Based on the current price action in the market, it's looking like this scenario might play out.

BTC/USD 4-hour chart. Source: Crypto Chase

In the second scenario, BTC would have “an anemic bounce,” which would lead to a lower level of confidence and support the idea of taking some profits on any long positions while making sure to leave some exposure in the case of a bounce higher. “If the other half gets stopped out, the partial TP's make up for it, and the total exit is breakeven,” Chase wrote.

The third scenario revolves around a “clean break below 23.2K-23.5K [that] puts the initially anxious buyers underwater [as] they look to exit on upon any retest or backfill, causing sell pressure,” said Chase. “As it breaks down, this is where people begin “buying the dip” repeatedly, but the local uptrend is most likely cooked. Show me initial strength or I'm no longer interested in longs for a bit.”

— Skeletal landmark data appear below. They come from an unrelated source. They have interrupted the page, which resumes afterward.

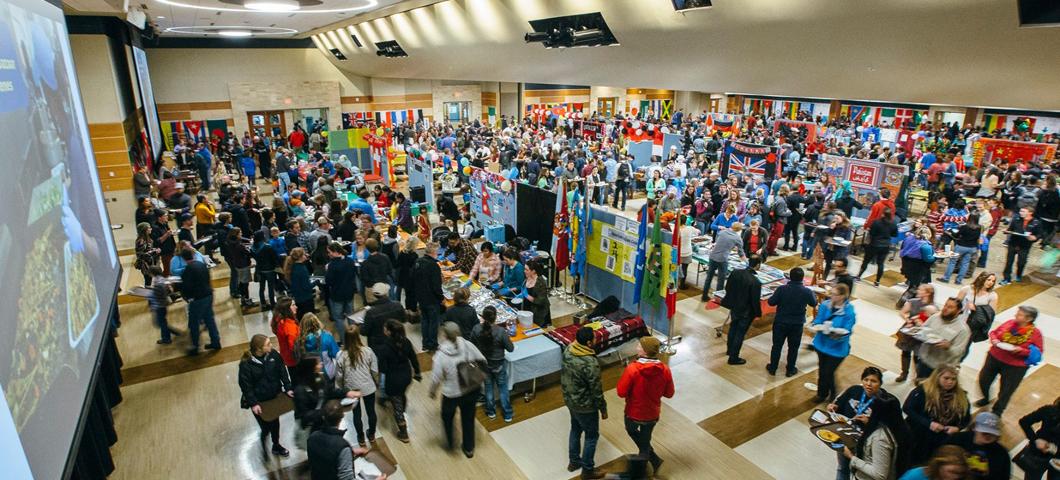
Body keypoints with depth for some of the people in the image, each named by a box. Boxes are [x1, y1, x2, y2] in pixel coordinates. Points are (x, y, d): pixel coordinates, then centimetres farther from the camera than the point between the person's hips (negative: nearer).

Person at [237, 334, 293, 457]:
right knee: (265, 425, 3)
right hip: (259, 401, -4)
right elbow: (245, 385, -17)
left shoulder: (273, 355, -13)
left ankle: (276, 445, 43)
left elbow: (282, 371, -2)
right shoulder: (246, 364, -24)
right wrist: (253, 403, -18)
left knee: (275, 422, 19)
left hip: (274, 396, 4)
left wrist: (288, 388, -5)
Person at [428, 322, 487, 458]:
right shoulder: (467, 345, -17)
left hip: (452, 394, -3)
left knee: (447, 417, 28)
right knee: (468, 418, 24)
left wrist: (431, 391, 2)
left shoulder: (441, 355, -26)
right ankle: (469, 448, 42)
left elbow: (436, 378, -18)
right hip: (472, 389, 3)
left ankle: (449, 443, 49)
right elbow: (482, 361, -7)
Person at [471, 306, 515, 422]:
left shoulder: (476, 329, -22)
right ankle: (507, 415, 33)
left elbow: (472, 344, -3)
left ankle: (491, 412, 42)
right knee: (503, 388, 19)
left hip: (484, 363, 3)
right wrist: (506, 336, -3)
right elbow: (510, 349, -18)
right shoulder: (501, 331, -30)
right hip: (498, 364, -2)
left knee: (488, 387, 25)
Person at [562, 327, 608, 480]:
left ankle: (573, 462, 45)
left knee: (575, 430, 27)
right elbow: (596, 390, -23)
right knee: (591, 436, 15)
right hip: (584, 406, -7)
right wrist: (603, 408, -7)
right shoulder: (590, 363, -34)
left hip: (569, 400, 7)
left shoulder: (567, 350, -11)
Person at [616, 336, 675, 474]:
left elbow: (621, 392, -21)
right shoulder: (665, 370, -17)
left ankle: (654, 459, 29)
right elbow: (669, 394, -4)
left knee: (632, 431, 27)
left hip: (633, 412, -3)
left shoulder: (632, 369, -28)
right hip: (652, 414, 3)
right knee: (645, 440, 25)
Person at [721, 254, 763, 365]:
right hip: (746, 312, -6)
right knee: (740, 333, 11)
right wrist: (758, 313, -3)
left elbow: (727, 288, -1)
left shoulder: (735, 273, -14)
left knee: (733, 328, 27)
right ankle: (733, 358, 24)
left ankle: (730, 350, 47)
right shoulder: (755, 282, -30)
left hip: (734, 307, 6)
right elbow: (756, 301, -21)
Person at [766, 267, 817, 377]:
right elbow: (814, 303, 5)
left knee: (777, 345, 14)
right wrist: (813, 294, 24)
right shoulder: (807, 292, -15)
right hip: (797, 324, 0)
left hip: (780, 322, 0)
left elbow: (771, 302, -9)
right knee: (793, 347, 17)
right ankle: (790, 370, 28)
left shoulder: (781, 289, -19)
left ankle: (772, 368, 25)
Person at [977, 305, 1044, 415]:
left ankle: (996, 413, 32)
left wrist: (1021, 350, -25)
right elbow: (994, 332, 8)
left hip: (1015, 366, -4)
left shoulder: (1035, 333, -14)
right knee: (983, 380, 17)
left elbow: (1038, 353, -10)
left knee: (1006, 391, 11)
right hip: (994, 358, 4)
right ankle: (986, 398, 47)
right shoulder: (1010, 323, -5)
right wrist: (994, 339, -13)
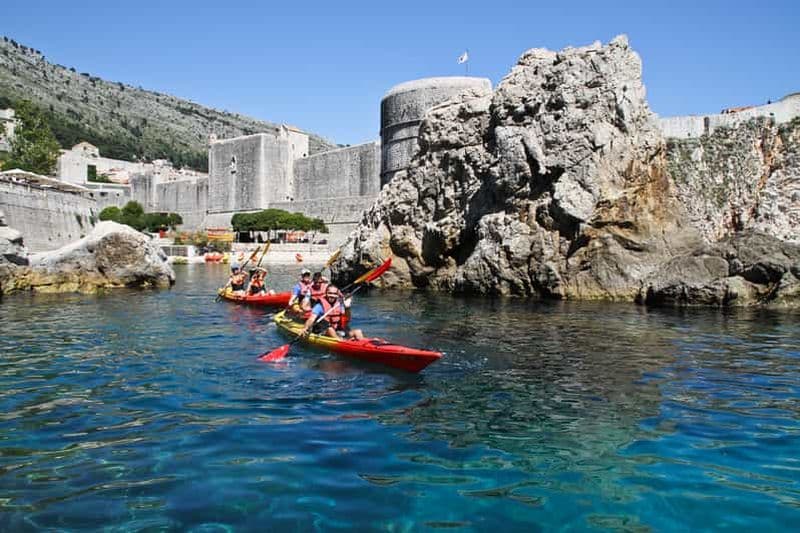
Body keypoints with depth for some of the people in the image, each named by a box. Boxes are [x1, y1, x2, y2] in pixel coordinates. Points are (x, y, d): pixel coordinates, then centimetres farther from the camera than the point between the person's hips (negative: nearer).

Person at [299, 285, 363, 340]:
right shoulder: (320, 306, -5)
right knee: (330, 330, -37)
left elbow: (347, 320, 7)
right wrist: (305, 328, -37)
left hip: (339, 332, 5)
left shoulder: (340, 305, 9)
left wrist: (347, 308, -9)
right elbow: (311, 319, -17)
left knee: (358, 332, -14)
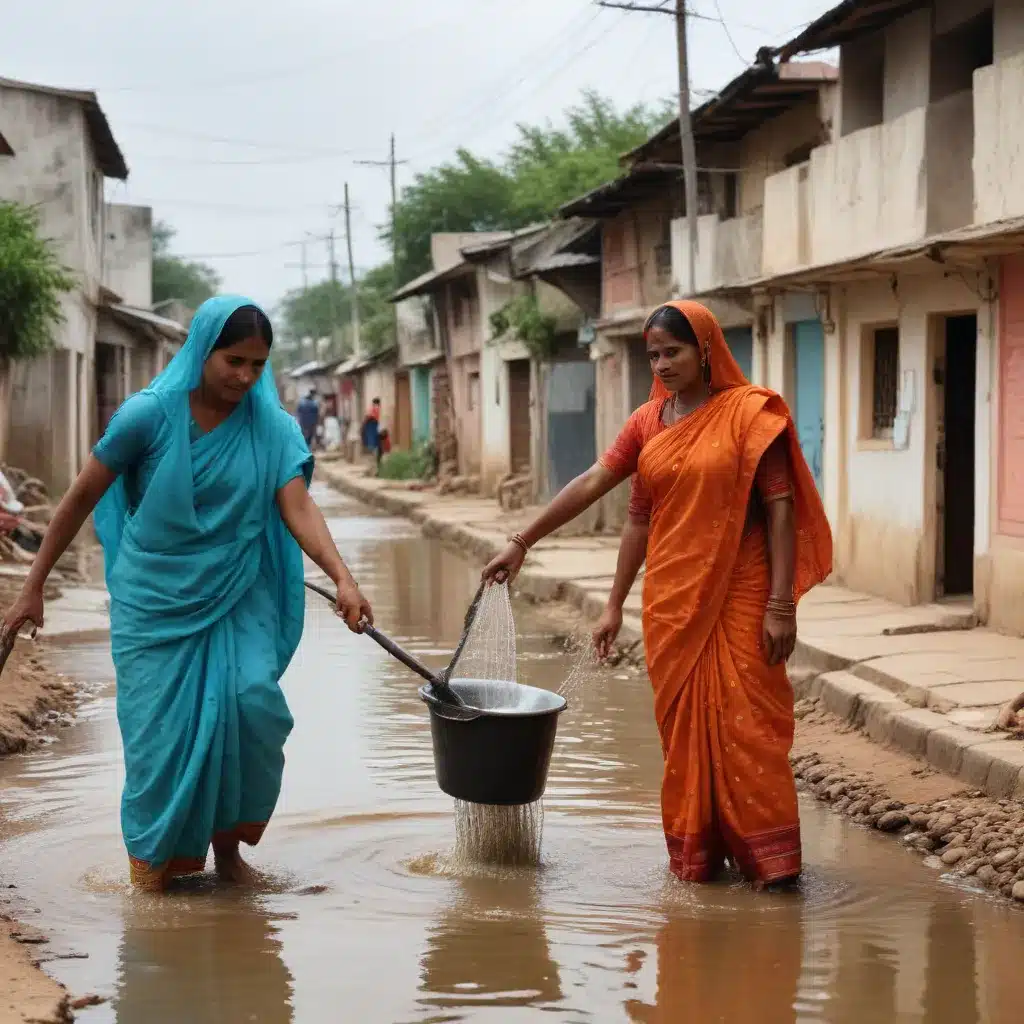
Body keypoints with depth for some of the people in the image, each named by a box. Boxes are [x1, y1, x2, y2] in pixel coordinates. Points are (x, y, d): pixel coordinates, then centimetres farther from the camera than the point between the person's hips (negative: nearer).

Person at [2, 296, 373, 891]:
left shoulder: (273, 428, -4)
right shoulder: (150, 416, -10)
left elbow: (298, 509, -15)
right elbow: (81, 499, -4)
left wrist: (343, 579, -32)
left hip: (236, 599, 2)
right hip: (155, 600, -2)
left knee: (254, 701, -18)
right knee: (161, 730, -2)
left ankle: (227, 842, 4)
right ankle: (156, 860, 21)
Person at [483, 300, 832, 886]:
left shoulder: (748, 413, -6)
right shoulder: (649, 422, 9)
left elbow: (781, 508, -9)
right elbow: (591, 485, 10)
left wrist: (781, 605, -15)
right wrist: (522, 544, 5)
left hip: (739, 596, -5)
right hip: (671, 599, 5)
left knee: (748, 720, -5)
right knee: (682, 724, 8)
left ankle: (769, 855, 2)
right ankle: (695, 854, 17)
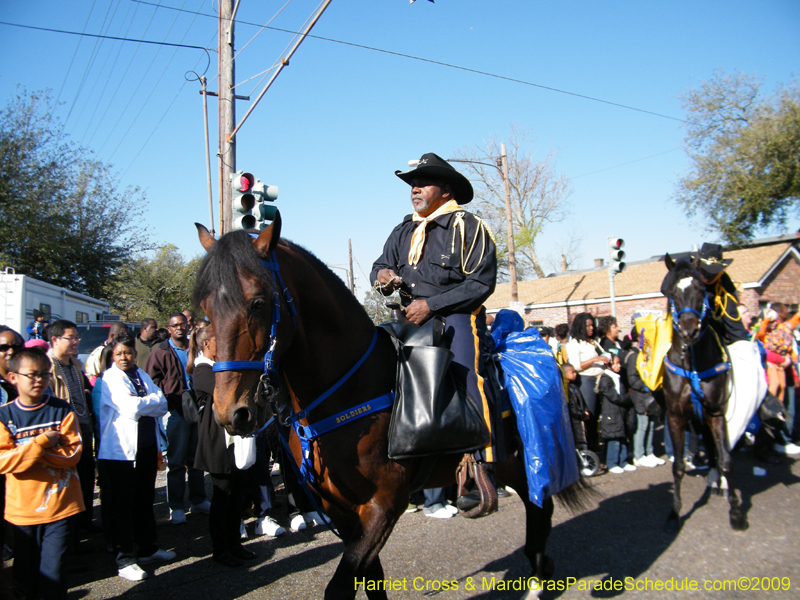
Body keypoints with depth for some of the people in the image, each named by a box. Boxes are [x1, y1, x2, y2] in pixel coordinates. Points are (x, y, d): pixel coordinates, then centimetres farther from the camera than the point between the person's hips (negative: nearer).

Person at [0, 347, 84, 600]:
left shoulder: (62, 410, -2)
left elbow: (72, 454, -7)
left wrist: (26, 449, -14)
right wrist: (42, 442, -19)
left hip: (60, 505, -2)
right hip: (22, 509, 2)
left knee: (53, 573, -1)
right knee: (25, 571, 16)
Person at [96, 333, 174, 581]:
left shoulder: (142, 375, 12)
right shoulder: (109, 378, -8)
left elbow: (162, 405, 2)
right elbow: (131, 409, -21)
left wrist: (141, 403, -12)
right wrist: (151, 401, -5)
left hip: (147, 447, 6)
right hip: (121, 449, -6)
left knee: (145, 500, 17)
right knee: (122, 504, 2)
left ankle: (148, 548, 30)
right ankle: (124, 560, 11)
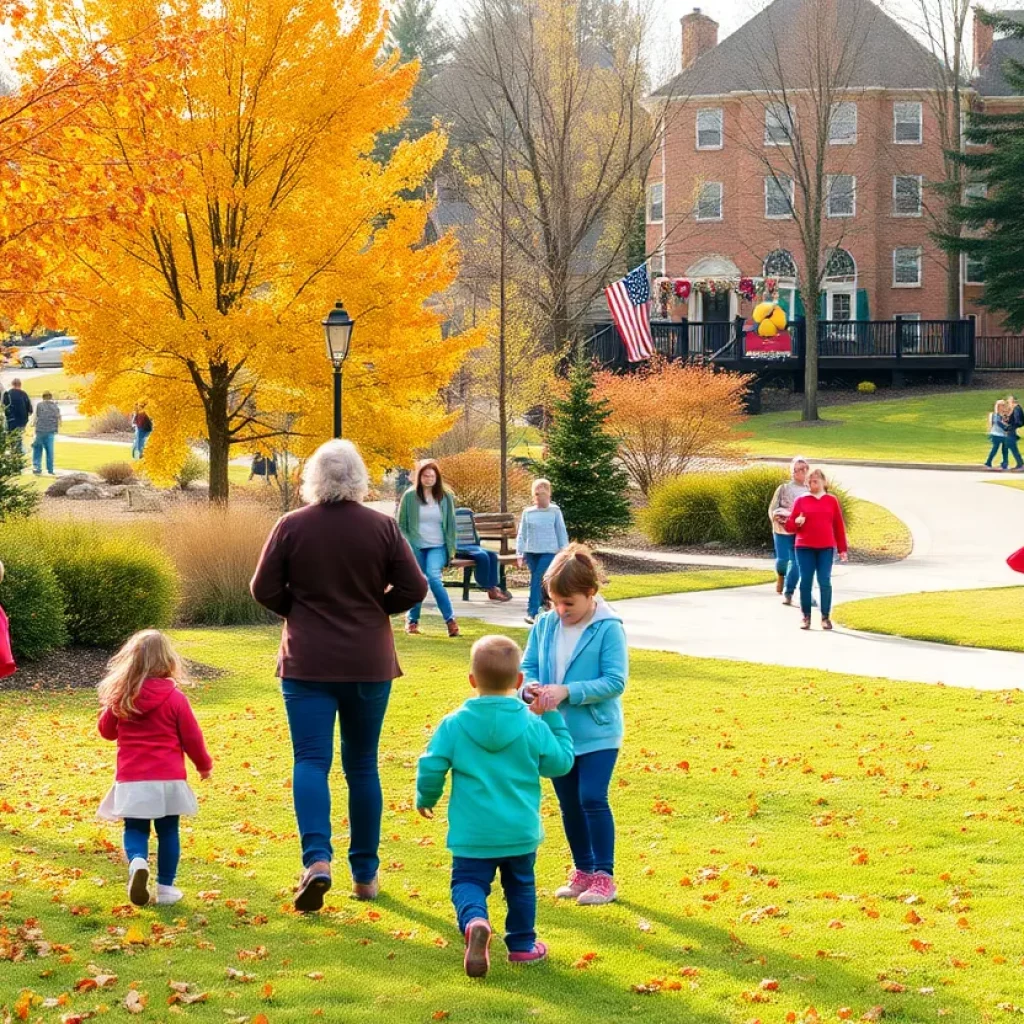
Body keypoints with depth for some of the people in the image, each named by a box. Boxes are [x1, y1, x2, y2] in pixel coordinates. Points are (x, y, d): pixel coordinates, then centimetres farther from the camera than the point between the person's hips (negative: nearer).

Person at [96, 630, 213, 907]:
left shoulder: (120, 697, -1)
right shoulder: (175, 698, -7)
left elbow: (107, 730, 14)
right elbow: (191, 737, 0)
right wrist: (204, 765, 16)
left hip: (131, 780, 1)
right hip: (168, 778, -1)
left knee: (135, 830, 8)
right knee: (168, 832, 12)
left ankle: (137, 862, -22)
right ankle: (166, 887, 14)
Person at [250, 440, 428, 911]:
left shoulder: (291, 526, -5)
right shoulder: (382, 527, -4)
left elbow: (263, 589, -3)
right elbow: (414, 588, -4)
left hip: (307, 663, -1)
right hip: (369, 664, 1)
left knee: (311, 761, -2)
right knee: (362, 765, 12)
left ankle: (317, 859, -22)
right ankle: (365, 873, 16)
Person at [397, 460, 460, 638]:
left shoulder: (445, 496, 3)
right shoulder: (410, 496, -2)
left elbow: (451, 524, 8)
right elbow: (401, 524, 2)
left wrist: (451, 548, 2)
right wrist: (405, 546, -7)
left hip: (437, 546, 0)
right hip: (416, 546, 0)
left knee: (433, 577, -21)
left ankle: (450, 620, -16)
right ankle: (412, 620, 24)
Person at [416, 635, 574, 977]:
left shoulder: (454, 724, -9)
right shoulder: (533, 726, -7)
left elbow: (431, 768, -7)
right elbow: (560, 763, 4)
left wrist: (425, 800, 13)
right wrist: (554, 719, 14)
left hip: (471, 833, -2)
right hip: (520, 831, 2)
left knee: (467, 882, 5)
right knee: (520, 885, 21)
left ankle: (475, 921, -26)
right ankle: (522, 944, 30)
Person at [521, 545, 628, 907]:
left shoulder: (608, 629, -14)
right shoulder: (545, 625, 0)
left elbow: (615, 681, -18)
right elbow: (527, 666, 7)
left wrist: (568, 691, -25)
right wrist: (530, 687, -17)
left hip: (597, 733, -5)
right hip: (557, 732, 5)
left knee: (592, 799, -11)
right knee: (569, 803, 13)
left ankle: (604, 875, 1)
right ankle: (582, 870, 27)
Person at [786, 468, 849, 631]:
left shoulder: (831, 500, 7)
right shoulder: (801, 501, 6)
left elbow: (839, 526, 8)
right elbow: (789, 525, 7)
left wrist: (842, 549, 6)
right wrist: (797, 522, -17)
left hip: (826, 548, 0)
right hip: (805, 548, 0)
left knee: (825, 582, -3)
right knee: (805, 581, 0)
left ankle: (826, 617, 4)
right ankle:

As it stands now, market participants are glued to their trading screens waiting for some indication of which way things will head moving forward.

Market analyst Rekt Capital continues to highlight that BTC is sitting at the monthly macro downtrend, and has suggested that “A breakout past the BTC Macro Downtrend would confirm a new Bull Market and in turn confirm that November 2022 was the bottom.”

Altcoins trend higher

It was an overall positive day for the altcoin market as roughly 85% of the tokens in the top 200 were in the green.

Daily cryptocurrency market performance. Source: Coin360

The performers on the day were Biconomy (BICO), Synapse (SYN) and UMA (UMA), which put on gains of 14.29%, 12.14% and 12.11%, respectively.

The overall cryptocurrency market cap now stands at $1.09 trillion, and Bitcoin’s dominance rate is 44.4%.

Disclaimer: The views expressed in this article are those of the author and may not reflect those of Kitco Metals Inc. The author has made every effort to ensure accuracy of information provided; however, neither Kitco Metals Inc. nor the author can guarantee such accuracy. This article is strictly for informational purposes only. It is not a solicitation to make any exchange in commodities, securities or other financial instruments. Kitco Metals Inc. and the author of this article do not accept culpability for losses and/ or damages arising from the use of this publication.